Material for this task:

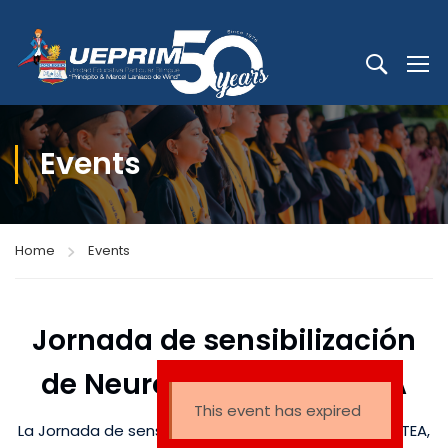
Events
Home
Events
Jornada de sensibilización
de Neurodiversidad – TEA
This event has expired
La Jornada de sensibilización de Neurodiversidad – TEA,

Problem details:
If any image appears in the entries, omit it and return the rest verbatim.

Task response:
Events
Home
Events
Jornada de sensibilización
de Neurodiversidad – TEA
This event has expired
La Jornada de sensibilización de Neurodiversidad – TEA,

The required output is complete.